Some songs arrive wearing brightness like armour. Beneath the shine, however, there can be a tremor, the private static of a mind trying to sort truth from noise. That tension gives Nicosongs‘ ‘Insane (sb90 Remix)‘ its strange magnetism.
It is built for movement, yet keeps glancing inward, as if club lights have caught someone mid-thought. In an age of automated feeds, hard opinions, soft panic, and shrinking patience, the track hears confusion as rhythm rather than paralysis.
It asks the body to move while the head tries to make sense of a room changing shape.
Nicosongs, also known as Nico, enters this release from a background that already carries a sense of theatre. A Melbourne-based Chilean Australian artist, born Nicolas Araya, he comes to pop through drama, self-taught singing, live performance, and the long discipline of covering artists whose emotional directness helped form his own voice.
Lady Gaga is named as a major influence, and that makes sense, not as imitation, but as permission. Nico has performed at Melbourne venues such as The Workers Club and The Evelyn Hotel, and he has opened for Sam Perry, winner of The Voice Australia 2018.
Those details matter because ‘Insane (sb90 Remix)’ does not feel like a bedroom sketch seeking a stage. It feels stage-aware immediately.
The track began with Nicosongs and Taka Perry in Sydney in 2022, then returned years later through producer sb90, whose remix gives the material a sharper public face. As a debut official release, that history is important.
This is not the sound of an artist rushing to introduce himself with every possible idea at once. Instead, it gathers a few strong instincts: melody, pressure, atmosphere, pop drama, and emotional directness.
The result sits close to dance pop and R&B, yet its core is closer to confession. It knows that a hook can be catchy and uneasy, the way a neon sign can make a lonely street look ceremonial.

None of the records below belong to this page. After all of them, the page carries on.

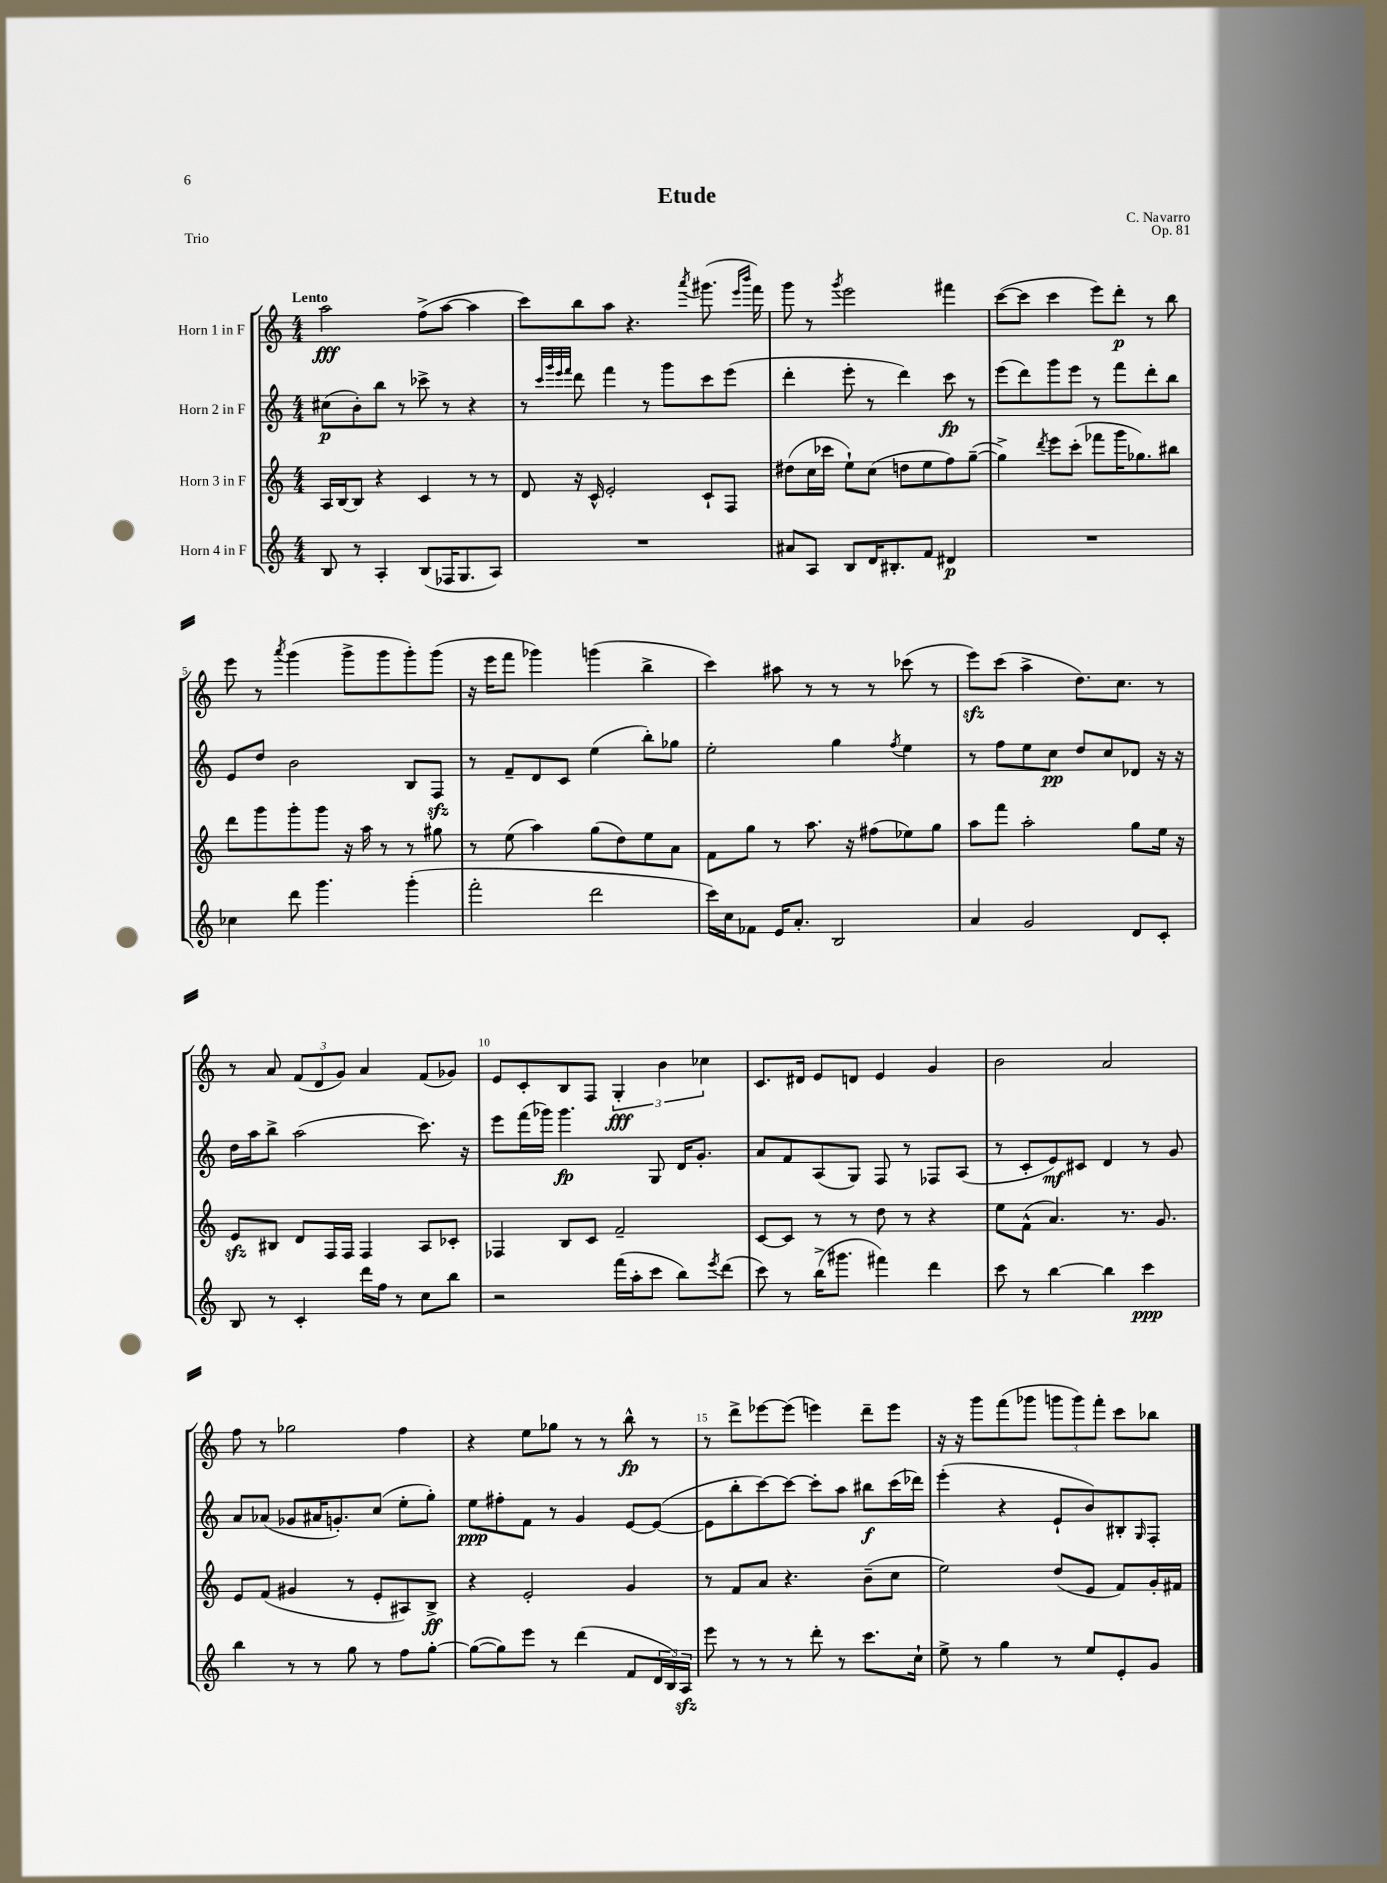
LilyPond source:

\header { title = "Etude" composer = "C. Navarro" opus = "Op. 81" piece = "Trio" }
<<
\new StaffGroup <<
\new Staff = "s0" \with { instrumentName = "Horn 1 in F" } {
    \clef treble \key c \major \numericTimeSignature \time 4/4 \tempo "Lento"
    a''2\fff f''8->( a''8~ a''4 |
    c'''8) b''8 a''8 r4. \acciaccatura { a'''8 } gis'''8.( \grace { e'''16 b'''16 } f'''16) |
    g'''8 r8 \acciaccatura { g'''8 } e'''2 fis'''4 |
    c'''8~( c'''8 c'''4 e'''8) d'''8-.\p r8 b''8 |
    e'''8 r8 \acciaccatura { a'''8 } g'''4( g'''8-> g'''8 g'''8-.) g'''8( |
    r16 e'''16 f'''8 ges'''4) g'''4( b''4-> |
    c'''4) ais''8 r8 r8 r8 ces'''8( r8 |
    e'''8\sfz) c'''8( a''4-> d''8.) c''8. r8 |
    r8 a'8 \tuplet 3/2 { f'8( d'8 g'8) } a'4 f'8( ges'8) |
    e'8 c'8-. b8 f8 \tuplet 3/2 { g4-.\fff b'4 ces''4 } |
    c'8. dis'16 e'8 d'8 e'4 g'4 |
    b'2 a'2 |
    f''8 r8 ges''2 f''4 |
    r4 e''8 ges''8 r8 r8 b''8-^\fp r8 |
    r8 d'''8-> ees'''8~ ees'''8( e'''4) d'''8-- e'''8 |
    r16 r16 g'''8 f'''8( ges'''8 \tuplet 3/2 { g'''8 g'''8) f'''8-. } c'''8 bes''8 \bar "|." |
}
\new Staff = "s1" \with { instrumentName = "Horn 2 in F" } {
    \clef treble \key c \major \numericTimeSignature \time 4/4
    cis''8\p( b'8-.) b''8 r8 ces'''8-> r8 r4 |
    r8 \grace { c'''32 g'''32 e'''32 f'''32 } d'''8 f'''4 r8 g'''8 c'''8 e'''8( |
    d'''4-. e'''8-. r8 d'''4) c'''8\fp r8 |
    e'''8( d'''8) g'''8 e'''8 r8 f'''8 d'''8-. b''8 |
    e'8 d''8 b'2 b8 f8\sfz |
    r8 f'8-- d'8 c'8 e''4( b''8-.) ges''8 |
    e''2-. g''4 \acciaccatura { f''8 } e''4 |
    r8 f''8 e''8 c''8\pp d''8 c''8 des'8 r16 r16 |
    d''16 a''16 b''8-> a''2( c'''8.) r16 |
    e'''8 f'''16( ges'''16) ges'''4.\fp g8 d'16 g'8.-. |
    a'8 f'8 a8( g8) f8 r8 fes8 a8( |
    r8 c'8-. e'8\mf) cis'8 d'4 r8 g'8 |
    a'8 aes'8( ges'8 ais'16 g'8.-.) c''8( e''8-. g''8-.) |
    e''8\ppp fis''8-. f'8 r8 g'4 e'8~ e'8~( |
    e'8 b''8-. c'''8~) c'''8~ c'''8-. a''8 bis''8\f c'''16( des'''16) |
    e'''4-.( r4 e'8-! b'8) bis8-. \grace { g16 } f8-. \bar "|." |
}
\new Staff = "s2" \with { instrumentName = "Horn 3 in F" } {
    \clef treble \key c \major \numericTimeSignature \time 4/4
    a16 b16~ b8 r4 c'4 r8 r8 |
    d'8 r16 c'16-^ e'2-. c'8-! f8 |
    dis''8( c''16 ces'''16 e''8-!) c''8( d''8 e''8 f''8) g''8~--( |
    g''4->) \acciaccatura { d'''8 } e'''8 c'''8-.( fes'''8 g'''16 ges''8.) bis''8 |
    d'''8 g'''8 g'''8-. g'''8 r16 a''16 r8 r8 gis''8 |
    r8 e''8( a''4) g''8( d''8) e''8 a'8 |
    f'8 g''8 r8 a''8. r16 fis''8( ees''8) g''8 |
    a''8 f'''8 a''2-. g''8 e''16 r16 |
    e'8\sfz bis8 d'8 f16 f16 f4 a8 ces'8-. |
    fes4 b8 c'8 f'2-- |
    c'8~ c'8 r8 r8 d''8 r8 r4 |
    e''8 f'8-^( a'4.) r8. g'8. |
    e'8 f'8( gis'4 r8 e'8-. ais8) b8->\ff |
    r4 e'2-. g'4 |
    r8 f'8 a'8 r4. b'8--( c''8 |
    e''2) d''8( e'8 f'8) g'16-. fis'16 \bar "|." |
}
\new Staff = "s3" \with { instrumentName = "Horn 4 in F" } {
    \clef treble \key c \major \numericTimeSignature \time 4/4
    b8 r8 a4-. b8( fes16 g8. a8) |
    R1 |
    ais'8 a8 b8 d'16 bis8.-. f'8 dis'4\p |
    R1 |
    ces''4 d'''8 g'''4. g'''4-.( |
    f'''2-. d'''2 |
    c'''16) c''16 fes'8 e'16 a'8.-. b2 |
    a'4 g'2 d'8 c'8-. |
    b8 r8 c'4-. d'''16 f''16 r8 c''8 b''8 |
    r2 f'''16( a''16-. c'''8 b''8) \acciaccatura { e'''8 } d'''8( |
    c'''8) r8 b''16->( gis'''8. fis'''4) d'''4 |
    c'''8 r8 b''4~ b''4 c'''4\ppp |
    b''4 r8 r8 g''8 r8 f''8 g''8~-. |
    g''8~( g''8) e'''8 r8 d'''4( f'8 \tuplet 3/2 { d'16 b16) a16\sfz } |
    e'''8 r8 r8 r8 d'''8-. r8 c'''8. c''16-! |
    e''8-> r8 g''4 r8 e''8 e'8-. g'8 \bar "|." |
}
>>
>>
\layout { \context { \Score \override BarNumber.break-visibility = ##(#f #t #t) barNumberVisibility = #(every-nth-bar-number-visible 5) } }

sb90’s reimagining gives ‘Insane’ a clean, forceful frame without flattening its anxiety. The beat has forward motion, but the vocal never gets swallowed by it. Nico sings with a controlled fragility, placing softness against impact so that the song can breathe inside its own rush.
The production does not simply decorate the feeling, it organizes it. Percussive lift, low-end weight, and dramatic rises make the track feel cinematic, yet the writing keeps returning to human scale. There is a sense of someone pacing a room, replaying a sentence, then suddenly stepping into bright light.
That movement from interior pressure to open release is where the song finds its power.
At its centre is disconnection: from certainty, from other people, from a culture that keeps asking for instant answers even when the questions are badly formed. The press release points to confusion and a negative view of the current state of things, while TuneFM adds another sharp thread, anxiety around AI and a society becoming harder to read.
In that sense, ‘Insane (sb90 Remix)‘ recalls the old split-screen panic of Fritz Lang’s ‘Metropolis’, where machinery, desire, labour, and spectacle all push the human face toward distortion. Nico is not making science fiction, but he is writing from a similar pressure point.
The song wonders what happens when right and wrong turn into two flat colours, and nuance gets kicked out of the room.
What keeps the release from sinking into gloom is its physical confidence. Latin pop history has long understood that sorrow and rhythm can share the same crowded floor, and Nico’s Chilean background gives that idea personal weight without making the track feel boxed into heritage.
The sadness here does not ask to sit still. It wants sweat, lights, breath, a chorus that can be held in public even when its meaning cuts in private. That is a rare emotional trick for a debut, and it suggests a performer who understands pop as a place where contradiction can be useful, even oddly generous.

There is also a pleasing refusal to over-explain. ‘Insane (sb90 Remix)‘ can be heard as digital fatigue, relationship confusion, social drift, or private mental overload. It leaves room for listeners to bring their own scattered week into the frame.
A pigeon could cross a Melbourne train platform at midnight and probably understand the mood better than most think pieces. That little absurdity feels right here, because modern confusion often arrives in silly clothing.
Nico catches that imbalance, heavy thought inside a bright surface.
For Music Arena Gh readers tracking new independent pop voices from Australia, Nicosongs offers a debut that is polished without sounding emptied of risk.
‘Insane (sb90 Remix)’ turns uncertainty into momentum and gives theatrical pop a personal charge.
If this is Nico’s first official marker, the more interesting question is what kind of clarity he may build from confusion next.